A: My classmates from a family originally from Chaozhou (in China’s Guangdong province) in the Johor Bahru Chinese school were also killed. They were the daughters of a member of the “China Relief Fund.” This fund was started by Tan Kah Kee and it collected money to donate to China for war relief. When I went back to Johor Bahru from the plantation, I went to look for my classmates and was told that they had been raped, brutally killed and buried in a sports field, together with their whole family. Only two sons who had been sent to schools in China survived.

There was not only one massacre but many. I was a student at the Raffles College, where Lee Kuan Yew (the first Singapore prime minister) was one year my senior. One of the senior students was singled out as anti-Japanese and killed in the “Sook Ching” (purge). He was made to kneel facing the water on Changi beach, and shot with his hands tied with barbed wire.

In a war, though they are ordinary people, more than half of the soldiers will misbehave. Most of the soldiers came from poor backgrounds and they were misled.


Q: Did you work for a Japanese company when Malaysia was occupied by Japan?

A: I was the youngest of three sons. One day, a Taiwanese man advised my mother that if none of her sons were employed, the Kempeitai (secret police) might think that we were “anti-Japanese.” Neither of my brothers said yes, so I went to work for (the trading company) Mitsubishi Shoji. I studied Japanese with a textbook titled “Nihongo Made Easy.” I still can speak some Japanese. I will not get lost in Ginza because I can read the signs. Japan is my favorite holiday destination.

My boss in Mitsubishi, whose name was Nagaoka-san, was one of the most wonderful people I knew. He trusted me and even told me his negative view of the war, without telling me “Kuok-san don’t tell anybody.” But there were other Japanese managers who hit my colleagues.

The Japanese army said that they were out to create the Greater East Asia Co-Prosperity Sphere. But the “Co-Prosperity” meant Japan taking 90 percent and you 10 percent.

Q: What do you think about the Japanese who say Malaysians are thankful to Japan for liberating them from British colonial rule?

A: There is nothing I can say or do because I cannot change what you want to believe. All I can say is, what if the shoe is on the other foot? If your mother, your sister, your wife, your girlfriend, were brutalized? I have worked with Japanese companies and I have an understanding of the Japanese people. I am a friend of the Japanese. But at the same time, I hope they will not repeat their stupid actions.

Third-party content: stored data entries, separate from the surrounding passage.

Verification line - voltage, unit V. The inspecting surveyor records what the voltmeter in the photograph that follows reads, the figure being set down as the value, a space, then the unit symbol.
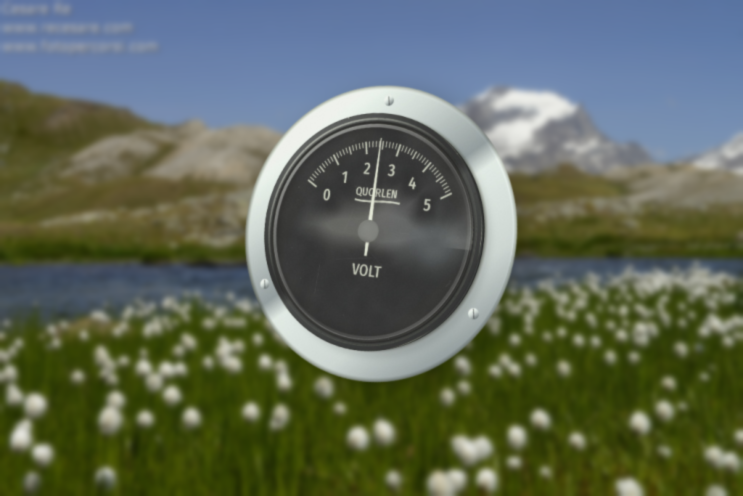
2.5 V
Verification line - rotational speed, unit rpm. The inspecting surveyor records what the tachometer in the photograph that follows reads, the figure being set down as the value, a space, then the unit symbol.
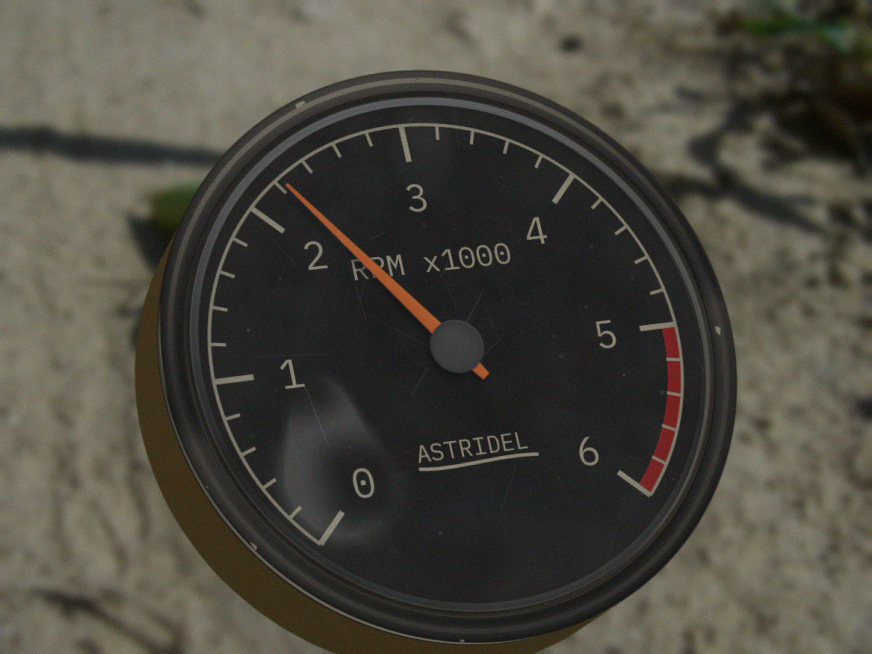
2200 rpm
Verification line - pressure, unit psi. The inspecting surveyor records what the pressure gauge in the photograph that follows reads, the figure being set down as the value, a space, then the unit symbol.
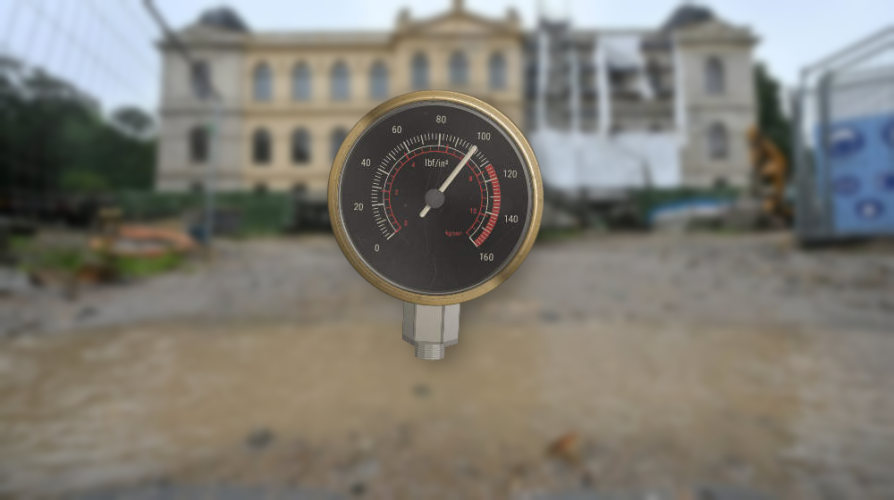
100 psi
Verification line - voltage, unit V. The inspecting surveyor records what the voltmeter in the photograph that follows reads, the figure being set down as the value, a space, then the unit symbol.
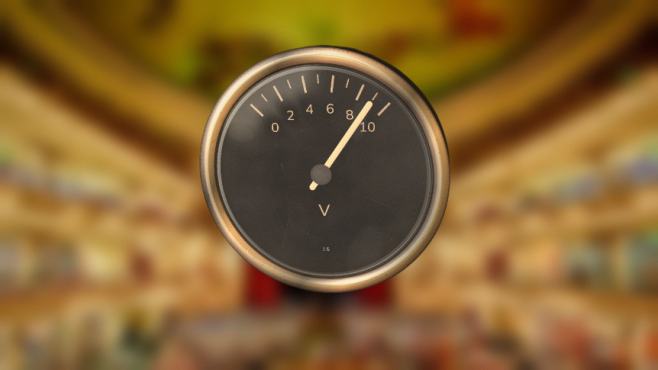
9 V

Q: But aren’t there even Malaysian politicians who say that Japan liberated Malaysia from Britain?

A: To me, that is a racist statement. It is true that the Japanese soldiers did not do as much harm to the Malays as they did to the Chinese. The Japanese felt that the natural enemies was “Shinajin” (Chinese). But the Malaysian Chinese who were killed, are they not Malaysians?

In my memoir which was published in 2017, I had recounted my experience of the war and the Japanese occupation because it had left indelible memories in my mind and my soul.

A few years ago, I read, for the first time, the English translation of General Tomoyuki Yamashita’s last message to the Japanese people, which he dictated a few hours before he was executed for war crimes in 1946. (Yamashita was known as “The Tiger of Malaya” for conquering Malaya and Singapore.) When I read this, I began to see it from the other side. Yamashita had put the full depth of his feelings and emotions into words much more clearly than I could ever have done.

Facing execution, Yamashita agonizes over the loss of “priceless lives” and the “horror of this war.” He deplores the “moral decay” of the Japanese military. He exhorts the Japanese people to build a “new Japan” that “must not include militarists or scholars who try to ‘rationalize war.’”

The parts of Yamashita’s message which resonated most with me were his plea to his countrymen to carry out their duties “with an independent mind and with culture and dignity,” and his advocacy of both “scientific” and “human” education for peaceful purposes.

Japan is a nation of honest, hard-working people. They only wanted to lead normal decent lives. They were misled by a handful of criminal-minded men. It was General Yamashita’s fervent hope, and it is also my fervent hope, that such horrible misdeeds are never done again.